Jeffrey Toobin is the author of six previous books of non-fiction, including The Nine: Inside the Secret World of the Supreme Court and The Run of His Life: The People v. O.J. Simpson, which was recently adapted into an acclaimed miniseries. A staff writer at The New Yorker and CNN's senior legal analyst, Toobin's latest book is American Heiress: The Wild Saga of the Kidnapping, Crimes and Trial of Patty Hearst.
Why did you write your new book?
I wanted to explore the under-recognized ugliness of the 1970s in the United States – a time when the idealism of the 1960s curdled into madness. I wanted, too, to try to solve a mystery – whether Patty Hearst really did join in with the terrorists who kidnapped her, or whether they compelled her to commit an extraordinary series of crimes. From a personal perspective, I also liked the idea of opening dusty boxes of decades-old documents and finding the journalistic gold inside. I like working alone – and in writing the Patty Hearst story I was very much alone.
What's the best advice you've ever received?
The best advice I ever received was the time-honoured "show, don't tell." Nothing is less revealing, or less funny, than describing someone as "funny." You have to prove it with stories. A related piece of good advice was the mentor who dismissed an idea of mine by saying, "That's a subject, not a story." These pieces of advice are why I always regard the reporting of my books as equally important as the writing. I think it's most useful for a writer to think of herself as a storyteller above all – because people want to read stories, not "writing."
What scares you as a writer?
Being boring. I recognize the amazing number of options that people have to entertain themselves – and that's in their phones alone. As writers, we are competing for attention with the whole world of digital and video entertainment. The easiest thing in the world to do is not to read a book – except perhaps for not buying it in the first place. I need to provide a fast and immediate answer to the question, "Why bother?"
Which fictional character do you wish you were?

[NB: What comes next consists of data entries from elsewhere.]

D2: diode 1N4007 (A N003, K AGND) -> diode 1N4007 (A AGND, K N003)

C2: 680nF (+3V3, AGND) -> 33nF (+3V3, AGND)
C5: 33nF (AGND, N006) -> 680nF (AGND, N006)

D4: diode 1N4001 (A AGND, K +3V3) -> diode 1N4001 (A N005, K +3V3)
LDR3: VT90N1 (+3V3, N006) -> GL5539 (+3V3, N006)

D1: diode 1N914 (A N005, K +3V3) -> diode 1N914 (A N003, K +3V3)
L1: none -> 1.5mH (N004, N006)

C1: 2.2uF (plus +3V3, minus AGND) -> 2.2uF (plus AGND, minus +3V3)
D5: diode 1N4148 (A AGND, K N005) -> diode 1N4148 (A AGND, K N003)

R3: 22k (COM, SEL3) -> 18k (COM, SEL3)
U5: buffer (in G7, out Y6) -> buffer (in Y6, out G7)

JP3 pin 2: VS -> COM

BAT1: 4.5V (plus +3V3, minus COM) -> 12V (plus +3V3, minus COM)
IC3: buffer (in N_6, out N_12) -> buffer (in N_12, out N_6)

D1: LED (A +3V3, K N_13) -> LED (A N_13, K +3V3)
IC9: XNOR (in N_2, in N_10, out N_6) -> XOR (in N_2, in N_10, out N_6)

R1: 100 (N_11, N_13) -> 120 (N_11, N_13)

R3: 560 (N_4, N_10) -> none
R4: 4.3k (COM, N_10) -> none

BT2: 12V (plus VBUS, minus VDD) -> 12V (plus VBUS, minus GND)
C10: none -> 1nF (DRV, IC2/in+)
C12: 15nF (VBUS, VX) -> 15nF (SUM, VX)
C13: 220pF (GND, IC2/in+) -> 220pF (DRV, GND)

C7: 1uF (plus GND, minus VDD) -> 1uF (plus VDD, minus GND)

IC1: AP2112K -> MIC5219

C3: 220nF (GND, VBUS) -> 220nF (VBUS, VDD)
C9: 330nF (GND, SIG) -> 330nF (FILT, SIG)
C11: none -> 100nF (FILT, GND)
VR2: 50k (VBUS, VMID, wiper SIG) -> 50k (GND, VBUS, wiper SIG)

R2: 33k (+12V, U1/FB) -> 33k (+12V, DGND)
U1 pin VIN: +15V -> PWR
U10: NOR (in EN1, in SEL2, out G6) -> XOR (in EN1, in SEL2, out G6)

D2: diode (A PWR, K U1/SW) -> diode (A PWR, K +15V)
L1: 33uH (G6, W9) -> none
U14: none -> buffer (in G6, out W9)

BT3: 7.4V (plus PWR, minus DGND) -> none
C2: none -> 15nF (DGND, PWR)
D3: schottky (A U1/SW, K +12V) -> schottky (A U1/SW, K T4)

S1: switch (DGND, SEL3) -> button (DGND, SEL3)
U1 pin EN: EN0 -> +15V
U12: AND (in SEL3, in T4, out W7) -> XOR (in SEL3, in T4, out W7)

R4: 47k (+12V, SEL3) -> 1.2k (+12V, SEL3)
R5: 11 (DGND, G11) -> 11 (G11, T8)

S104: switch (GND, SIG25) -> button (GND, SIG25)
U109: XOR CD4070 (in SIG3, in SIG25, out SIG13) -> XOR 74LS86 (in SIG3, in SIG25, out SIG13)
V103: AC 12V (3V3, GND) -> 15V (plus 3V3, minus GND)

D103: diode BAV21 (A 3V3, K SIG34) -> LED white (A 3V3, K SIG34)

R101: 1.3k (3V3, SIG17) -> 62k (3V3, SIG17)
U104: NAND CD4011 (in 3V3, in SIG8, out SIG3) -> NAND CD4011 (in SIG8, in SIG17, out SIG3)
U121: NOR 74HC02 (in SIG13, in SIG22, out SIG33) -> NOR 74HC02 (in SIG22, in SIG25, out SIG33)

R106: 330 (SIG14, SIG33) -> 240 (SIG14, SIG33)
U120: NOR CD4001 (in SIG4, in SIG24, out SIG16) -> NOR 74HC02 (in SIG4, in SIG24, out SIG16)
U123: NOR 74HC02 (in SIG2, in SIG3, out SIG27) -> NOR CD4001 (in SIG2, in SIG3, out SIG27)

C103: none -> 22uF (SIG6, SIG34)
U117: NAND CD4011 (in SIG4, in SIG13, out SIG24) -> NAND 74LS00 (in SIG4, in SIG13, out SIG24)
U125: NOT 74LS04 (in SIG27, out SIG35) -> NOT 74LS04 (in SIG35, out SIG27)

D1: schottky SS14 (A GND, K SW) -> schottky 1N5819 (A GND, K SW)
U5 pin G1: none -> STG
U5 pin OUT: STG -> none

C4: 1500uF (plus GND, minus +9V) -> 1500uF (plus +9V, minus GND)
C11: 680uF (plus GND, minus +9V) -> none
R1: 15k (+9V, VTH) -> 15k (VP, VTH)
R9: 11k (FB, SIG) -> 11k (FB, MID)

Nick Carraway in The Great Gatsby. He's the narrator of my favourite novel, and I've always loved the way he is both inside and outside the story – mostly an observer, but also a participant. He's a flawed person, like all mortals, but there's a fundamental decency about him, too. And Fitzgerald puts the most gorgeous sentences in American literature in Nick's voice – which is a pretty good deal, I'd say.
Who's your favourite villain in literature?
My favourite villain is (spoiler alert) Bill Haydon in John le Carre's Tinker Tailor Soldier Spy. The story is the perfect distillation of the personal and the political, and it reveals that for all our brave talk about ideology in the Cold War (and other wars), the weakness of individual human beings is the most powerful force in the world.